Seorang hakim Delaware menemukan Kim menggunakan ChatGPT untuk merencanakan pengeluaran CEO Ted Gill dari Unknown Worlds Entertainment—studio indie yang membuat game selamat hidup di bawah laut Subnautica—untuk menghindari pembayaran bonus $250 juta.
“Khawatir dia telah setuju pada kontrak yang ‘terlalu mudah’, CEO Krafton berkonsultasi dengan chatbot kecerdasan buatan untuk merancang strategi ‘pengambilalihan’ korporat,” tulis Wakil Ketua Pengadilan Chancery Delaware Lori Will dalam putusan hari Selasa.
Pada 2021, Krafton, penerbit di balik fenomena global PUBG: Battlegrounds, mengakuisisi Unknown Worlds Entertainment dengan harga $500 juta. Sebagai bagian kesepakatan, Krafton setuju bayar bonus tambahan $250 juta jika sekuel yang sangat dinantikan studio itu, Subnautica 2, mencapai target penjualan tertentu. Kontraknya juga menjamin Unknown Worlds tetap independen, dengan pendiri Charlie Cleveland dan Max McGuire, bersama Gill, tetap memegang kendali operasional—dan hanya bisa diberhentikan dengan alasan kuat.
Biasanya, mencapai bahkan melampaui target penjualan itu bagus, tapi bagi Krafton, masalah mulai ketika proyeksi penjualan internal mereka sendiri menunjukkan Subnautica 2 sangat on track untuk memicu pembayaran itu. Ketika Maria Park, kepala pengembangan korporat Krafton, memberi tahu Kim bahwa “pemberhentian dengan alasan” tidak akan membebaskan perusahaan dari kewajiban bonus $250 juta tanpa membuat perusahaan menghadapi “risiko hukum dan reputasi,” Kim lalu melihat ke chatbot AI untuk petunjuk.
Kim, yang ketakutan dengan apa yang dia sebut secara pribadi sebagai kesepakatan “terlalu mudah”, melewati tim hukumnya sendiri dan beralih ke ChatGPT untuk bantuan. Ketika chatbot AI itu menjawab bahwa earnout akan “sulit untuk dibatalkan,” Kim tidak terima jawabannya. Dia mendesak lebih lanjut—dan chatbot itu memberikan strategi pengambilalihan korporat bertahap yang detail dengan nama “Proyek X.”
Proyek X
ChatGPT menasehati Kim untuk bentuk satuan tugas internal untuk menegosiasikan ulang earnout atau paksa pengambilalihan studio; jika negosiasi gagal, “kunci” hak penerbitan di Steam dan konsol serta kendali atas kode game; bingkai seluruh konflik ini sebagai tentang “kepercayaan fans” dan “kualitas” bukan uang; dan siapkan bahan pembelaan hukum sistematis sambil mencatat semua komunikasi. Chatbot itu bahkan sarankan buat pesan untuk publik untuk menangkan hati fans Subnautica—pesan yang kemudian Kim minta pada ChatGPT untuk tulis. Itu berdampak buruk secara spektakuler, membuat komunitas game khawatir dan mencurigai ada yang sangat salah di studio itu.
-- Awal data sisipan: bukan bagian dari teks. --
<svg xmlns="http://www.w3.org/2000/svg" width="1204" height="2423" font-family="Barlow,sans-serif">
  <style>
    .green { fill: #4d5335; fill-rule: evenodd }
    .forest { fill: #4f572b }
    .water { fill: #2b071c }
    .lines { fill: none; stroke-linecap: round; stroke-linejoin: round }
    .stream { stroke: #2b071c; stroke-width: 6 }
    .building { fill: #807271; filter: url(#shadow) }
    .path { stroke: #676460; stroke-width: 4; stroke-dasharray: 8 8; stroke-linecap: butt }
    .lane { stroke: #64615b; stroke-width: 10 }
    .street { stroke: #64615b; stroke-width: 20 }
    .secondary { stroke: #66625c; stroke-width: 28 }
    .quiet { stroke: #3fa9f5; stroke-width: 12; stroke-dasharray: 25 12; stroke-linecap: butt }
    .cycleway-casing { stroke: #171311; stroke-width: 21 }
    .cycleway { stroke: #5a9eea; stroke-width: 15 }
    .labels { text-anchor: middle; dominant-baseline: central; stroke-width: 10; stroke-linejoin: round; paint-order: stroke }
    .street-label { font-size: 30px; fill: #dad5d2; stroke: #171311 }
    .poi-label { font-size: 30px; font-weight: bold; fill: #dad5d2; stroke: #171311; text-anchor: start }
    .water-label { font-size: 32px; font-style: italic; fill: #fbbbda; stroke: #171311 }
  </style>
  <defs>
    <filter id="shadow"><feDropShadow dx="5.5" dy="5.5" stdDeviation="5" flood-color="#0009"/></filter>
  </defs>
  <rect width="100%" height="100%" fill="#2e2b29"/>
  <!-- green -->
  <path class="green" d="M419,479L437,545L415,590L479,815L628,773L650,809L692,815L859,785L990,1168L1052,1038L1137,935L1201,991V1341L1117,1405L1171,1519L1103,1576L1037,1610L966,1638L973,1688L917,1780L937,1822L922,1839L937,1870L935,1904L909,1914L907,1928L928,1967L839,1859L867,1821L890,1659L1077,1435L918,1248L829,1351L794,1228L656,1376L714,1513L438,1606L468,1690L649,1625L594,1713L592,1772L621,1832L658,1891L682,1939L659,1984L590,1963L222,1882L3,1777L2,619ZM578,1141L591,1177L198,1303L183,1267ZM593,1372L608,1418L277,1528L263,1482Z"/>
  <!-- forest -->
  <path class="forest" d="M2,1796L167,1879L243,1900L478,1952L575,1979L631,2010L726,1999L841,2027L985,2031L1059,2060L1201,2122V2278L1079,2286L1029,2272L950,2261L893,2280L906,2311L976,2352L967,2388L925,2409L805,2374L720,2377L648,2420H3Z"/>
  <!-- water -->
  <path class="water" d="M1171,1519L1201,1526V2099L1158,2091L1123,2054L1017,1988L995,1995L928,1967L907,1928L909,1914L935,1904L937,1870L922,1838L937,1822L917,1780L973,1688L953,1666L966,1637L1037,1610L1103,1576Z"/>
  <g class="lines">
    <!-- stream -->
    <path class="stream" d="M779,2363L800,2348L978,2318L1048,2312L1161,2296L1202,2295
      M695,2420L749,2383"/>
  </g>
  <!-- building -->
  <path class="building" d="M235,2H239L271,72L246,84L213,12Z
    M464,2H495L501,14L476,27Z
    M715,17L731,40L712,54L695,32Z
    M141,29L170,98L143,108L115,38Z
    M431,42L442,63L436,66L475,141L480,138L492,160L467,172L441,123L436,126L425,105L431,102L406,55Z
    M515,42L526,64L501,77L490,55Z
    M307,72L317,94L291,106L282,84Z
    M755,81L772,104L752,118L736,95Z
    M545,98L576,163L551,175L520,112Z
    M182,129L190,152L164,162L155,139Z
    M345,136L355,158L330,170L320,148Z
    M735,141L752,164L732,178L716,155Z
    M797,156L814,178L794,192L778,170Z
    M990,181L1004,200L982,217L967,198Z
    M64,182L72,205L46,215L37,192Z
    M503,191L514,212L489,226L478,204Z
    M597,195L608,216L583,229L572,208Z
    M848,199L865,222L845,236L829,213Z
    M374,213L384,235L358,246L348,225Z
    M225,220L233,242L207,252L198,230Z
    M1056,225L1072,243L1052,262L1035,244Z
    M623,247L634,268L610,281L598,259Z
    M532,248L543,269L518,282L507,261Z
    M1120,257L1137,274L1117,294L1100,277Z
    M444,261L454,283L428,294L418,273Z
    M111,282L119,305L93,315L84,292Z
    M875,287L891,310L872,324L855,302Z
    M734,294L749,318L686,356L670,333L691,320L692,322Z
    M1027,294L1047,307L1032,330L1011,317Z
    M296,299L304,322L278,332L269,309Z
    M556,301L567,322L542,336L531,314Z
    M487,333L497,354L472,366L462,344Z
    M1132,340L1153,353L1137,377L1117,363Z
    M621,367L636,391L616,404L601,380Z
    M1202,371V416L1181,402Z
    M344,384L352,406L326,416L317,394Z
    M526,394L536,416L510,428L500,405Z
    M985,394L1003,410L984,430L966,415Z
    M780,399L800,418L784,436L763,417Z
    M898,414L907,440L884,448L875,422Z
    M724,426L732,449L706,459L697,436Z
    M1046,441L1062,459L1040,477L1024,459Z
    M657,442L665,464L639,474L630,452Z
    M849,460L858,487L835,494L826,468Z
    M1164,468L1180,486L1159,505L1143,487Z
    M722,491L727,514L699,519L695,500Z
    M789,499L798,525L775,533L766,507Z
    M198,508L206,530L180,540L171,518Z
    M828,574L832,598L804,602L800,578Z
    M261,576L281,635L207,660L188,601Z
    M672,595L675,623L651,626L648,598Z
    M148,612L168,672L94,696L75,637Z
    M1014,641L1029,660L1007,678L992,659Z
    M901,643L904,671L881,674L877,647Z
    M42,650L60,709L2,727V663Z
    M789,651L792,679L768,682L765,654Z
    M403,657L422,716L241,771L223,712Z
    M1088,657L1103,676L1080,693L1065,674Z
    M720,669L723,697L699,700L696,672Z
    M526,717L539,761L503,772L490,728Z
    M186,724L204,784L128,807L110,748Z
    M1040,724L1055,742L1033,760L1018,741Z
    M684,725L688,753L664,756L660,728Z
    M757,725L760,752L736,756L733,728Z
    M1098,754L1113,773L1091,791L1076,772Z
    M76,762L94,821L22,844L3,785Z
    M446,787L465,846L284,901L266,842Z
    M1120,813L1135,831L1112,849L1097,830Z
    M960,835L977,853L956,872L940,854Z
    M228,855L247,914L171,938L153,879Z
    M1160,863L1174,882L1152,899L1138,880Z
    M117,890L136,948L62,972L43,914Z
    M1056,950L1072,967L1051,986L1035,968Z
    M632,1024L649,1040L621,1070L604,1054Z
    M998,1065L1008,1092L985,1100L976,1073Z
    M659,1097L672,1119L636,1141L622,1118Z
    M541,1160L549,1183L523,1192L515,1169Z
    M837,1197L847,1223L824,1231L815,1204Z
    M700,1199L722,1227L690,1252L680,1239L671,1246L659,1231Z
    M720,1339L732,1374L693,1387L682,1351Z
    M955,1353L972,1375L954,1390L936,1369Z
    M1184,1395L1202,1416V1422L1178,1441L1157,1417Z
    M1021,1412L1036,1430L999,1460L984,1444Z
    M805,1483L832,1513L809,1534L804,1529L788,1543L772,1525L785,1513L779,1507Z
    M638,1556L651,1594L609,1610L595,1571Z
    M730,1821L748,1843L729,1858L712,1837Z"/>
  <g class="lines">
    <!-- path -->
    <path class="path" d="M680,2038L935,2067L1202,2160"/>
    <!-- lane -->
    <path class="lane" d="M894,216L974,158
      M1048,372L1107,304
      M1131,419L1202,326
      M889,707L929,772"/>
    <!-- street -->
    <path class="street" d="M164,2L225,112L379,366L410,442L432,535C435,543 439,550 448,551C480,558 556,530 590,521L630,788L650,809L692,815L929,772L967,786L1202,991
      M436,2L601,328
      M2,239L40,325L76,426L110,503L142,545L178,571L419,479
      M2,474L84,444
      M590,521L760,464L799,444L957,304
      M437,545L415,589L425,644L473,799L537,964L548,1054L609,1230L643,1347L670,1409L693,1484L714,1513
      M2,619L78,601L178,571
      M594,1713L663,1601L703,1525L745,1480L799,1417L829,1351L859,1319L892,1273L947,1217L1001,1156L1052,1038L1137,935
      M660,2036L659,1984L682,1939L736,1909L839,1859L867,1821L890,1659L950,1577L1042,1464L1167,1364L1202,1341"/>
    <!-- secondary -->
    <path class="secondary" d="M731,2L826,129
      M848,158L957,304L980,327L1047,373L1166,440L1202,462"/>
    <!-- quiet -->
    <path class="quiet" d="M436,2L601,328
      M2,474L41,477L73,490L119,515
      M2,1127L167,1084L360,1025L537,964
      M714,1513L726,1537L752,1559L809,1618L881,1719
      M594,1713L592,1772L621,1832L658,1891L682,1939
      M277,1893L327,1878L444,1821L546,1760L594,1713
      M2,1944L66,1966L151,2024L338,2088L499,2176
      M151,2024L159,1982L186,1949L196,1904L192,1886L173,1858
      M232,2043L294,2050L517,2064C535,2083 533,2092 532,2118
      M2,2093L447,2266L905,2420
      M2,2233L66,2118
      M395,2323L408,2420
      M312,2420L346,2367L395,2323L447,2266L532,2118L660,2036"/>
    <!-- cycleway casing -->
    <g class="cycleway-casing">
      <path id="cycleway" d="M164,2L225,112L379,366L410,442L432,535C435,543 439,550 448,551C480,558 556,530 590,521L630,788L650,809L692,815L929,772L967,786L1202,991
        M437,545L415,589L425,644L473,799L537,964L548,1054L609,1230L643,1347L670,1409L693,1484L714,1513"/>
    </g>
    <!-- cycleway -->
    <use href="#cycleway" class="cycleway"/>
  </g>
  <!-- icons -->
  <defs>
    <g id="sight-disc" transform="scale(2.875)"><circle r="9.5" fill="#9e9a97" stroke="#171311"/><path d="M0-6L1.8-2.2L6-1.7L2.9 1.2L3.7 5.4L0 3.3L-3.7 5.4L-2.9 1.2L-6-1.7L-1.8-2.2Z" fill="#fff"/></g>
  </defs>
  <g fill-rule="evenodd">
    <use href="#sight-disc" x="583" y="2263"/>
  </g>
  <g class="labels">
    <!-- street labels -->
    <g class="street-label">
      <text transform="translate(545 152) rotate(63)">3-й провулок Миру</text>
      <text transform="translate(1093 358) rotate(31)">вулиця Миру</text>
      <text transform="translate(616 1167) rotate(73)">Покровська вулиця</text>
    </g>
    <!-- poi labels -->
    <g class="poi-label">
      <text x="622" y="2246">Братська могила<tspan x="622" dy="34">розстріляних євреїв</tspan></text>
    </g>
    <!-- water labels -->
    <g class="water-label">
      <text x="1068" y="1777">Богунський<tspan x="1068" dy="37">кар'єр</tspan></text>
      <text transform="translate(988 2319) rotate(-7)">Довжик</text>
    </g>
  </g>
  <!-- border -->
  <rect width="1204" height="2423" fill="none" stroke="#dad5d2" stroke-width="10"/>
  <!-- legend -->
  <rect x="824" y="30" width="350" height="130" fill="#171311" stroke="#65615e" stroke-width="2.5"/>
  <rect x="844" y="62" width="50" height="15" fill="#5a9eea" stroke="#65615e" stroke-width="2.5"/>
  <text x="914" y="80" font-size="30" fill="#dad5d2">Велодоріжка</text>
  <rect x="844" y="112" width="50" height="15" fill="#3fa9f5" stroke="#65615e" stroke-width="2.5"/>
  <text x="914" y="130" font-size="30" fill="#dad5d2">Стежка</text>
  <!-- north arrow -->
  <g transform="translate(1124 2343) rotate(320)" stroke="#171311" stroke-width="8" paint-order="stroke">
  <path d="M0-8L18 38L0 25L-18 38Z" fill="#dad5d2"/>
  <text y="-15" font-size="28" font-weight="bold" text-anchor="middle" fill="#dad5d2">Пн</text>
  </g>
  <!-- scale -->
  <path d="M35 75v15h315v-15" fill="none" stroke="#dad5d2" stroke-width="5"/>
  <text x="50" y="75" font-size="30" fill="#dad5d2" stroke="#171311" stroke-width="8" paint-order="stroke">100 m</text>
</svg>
Sepanjang proses ini, tim Kim sendiri memperingatkan dia bahwa strateginya berbahaya, tapi Kim tetap lanjutkan. Cleveland, McGuire, dan Gill semua di keluarkan dari peran mereka tanpa alasan sah menurut pengadilan.
Situs web Krafton terbaca “sementara offline.”
Krafton
Will menemukan Krafton telah keluarkan pimpinan Unknown Worlds dengan tidak benar, dan mencatat eksekutif perusahaan diharapkan gunakan pertimbangan manusia independen—bukan menyerahkan keputusan iktikad baik ke AI. Gill sekarang diperintahkan untuk dikembalikan sebagai CEO, dengan wewenang untuk bawa kembali para pendiri. Periode earnout diperpanjang untuk menghitung gangguan ini.
Baik Krafton maupun Unknown Worlds tidak menanggapi permintaan komentar dari Fortune. Per Selasa pagi, halaman kontak Krafton “sementara offline.”